Work required:
Word for word, copy out every line of the records, omitting each picture.

—————

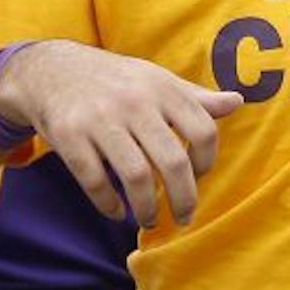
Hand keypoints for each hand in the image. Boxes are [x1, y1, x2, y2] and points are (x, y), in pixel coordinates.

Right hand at [0, 41, 242, 225]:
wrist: (52, 69)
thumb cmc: (117, 81)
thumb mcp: (157, 80)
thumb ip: (195, 98)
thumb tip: (238, 102)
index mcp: (162, 88)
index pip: (203, 131)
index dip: (207, 161)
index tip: (199, 177)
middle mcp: (134, 102)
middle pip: (173, 161)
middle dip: (183, 198)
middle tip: (184, 218)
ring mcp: (100, 119)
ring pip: (135, 176)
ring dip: (147, 208)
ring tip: (150, 220)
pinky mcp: (69, 136)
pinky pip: (94, 180)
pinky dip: (108, 203)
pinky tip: (117, 212)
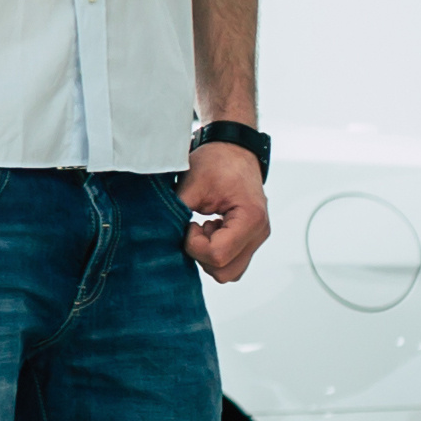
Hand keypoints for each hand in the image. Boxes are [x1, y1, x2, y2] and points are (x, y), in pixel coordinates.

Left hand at [181, 138, 269, 282]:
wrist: (233, 149)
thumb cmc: (216, 161)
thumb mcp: (192, 184)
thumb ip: (178, 213)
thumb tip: (161, 235)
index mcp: (250, 218)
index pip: (218, 255)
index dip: (194, 245)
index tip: (189, 224)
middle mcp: (260, 232)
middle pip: (225, 271)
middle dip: (202, 255)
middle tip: (194, 228)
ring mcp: (258, 237)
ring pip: (230, 272)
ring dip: (210, 255)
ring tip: (204, 227)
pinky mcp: (252, 238)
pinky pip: (233, 262)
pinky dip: (217, 252)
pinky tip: (211, 229)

—————

Written solution:
Hand keypoints for each hand in the image. Boxes are [x1, y1, x2, y2] and points are (x, y), in pixel coordinates.

Right hand at [0, 41, 242, 225]:
wrist: (52, 69)
thumb cmc: (117, 81)
thumb mcp: (157, 80)
thumb ip: (195, 98)
thumb tip: (238, 102)
index mcp: (162, 88)
index pip: (203, 131)
index dip: (207, 161)
index tip: (199, 177)
middle mcp: (134, 102)
middle pip: (173, 161)
middle dip: (183, 198)
middle tip: (184, 218)
ring mcp: (100, 119)
ring pip: (135, 176)
ring dip: (147, 208)
ring tip: (150, 220)
pinky mcp: (69, 136)
pinky pip: (94, 180)
pinky dip: (108, 203)
pinky tip: (117, 212)
Hand keypoints for each hand in the image. Boxes are [x1, y1, x2, y2] and points are (x, y), in pixel coordinates.

Left hand at [181, 138, 269, 282]:
wrist: (233, 149)
thumb cmc: (216, 161)
thumb mcp: (192, 184)
thumb ip: (178, 213)
thumb tip: (161, 235)
index mcp: (250, 218)
index pip: (218, 255)
index dip: (194, 245)
index tip: (189, 224)
middle mcp: (260, 232)
middle pip: (225, 271)
middle dip: (202, 255)
middle tip: (194, 228)
ring mcp: (258, 237)
ring pip: (230, 272)
ring dip: (210, 255)
ring tip: (204, 227)
pinky mcp: (252, 238)
pinky pip: (233, 262)
pinky dip: (217, 252)
pinky tip: (211, 229)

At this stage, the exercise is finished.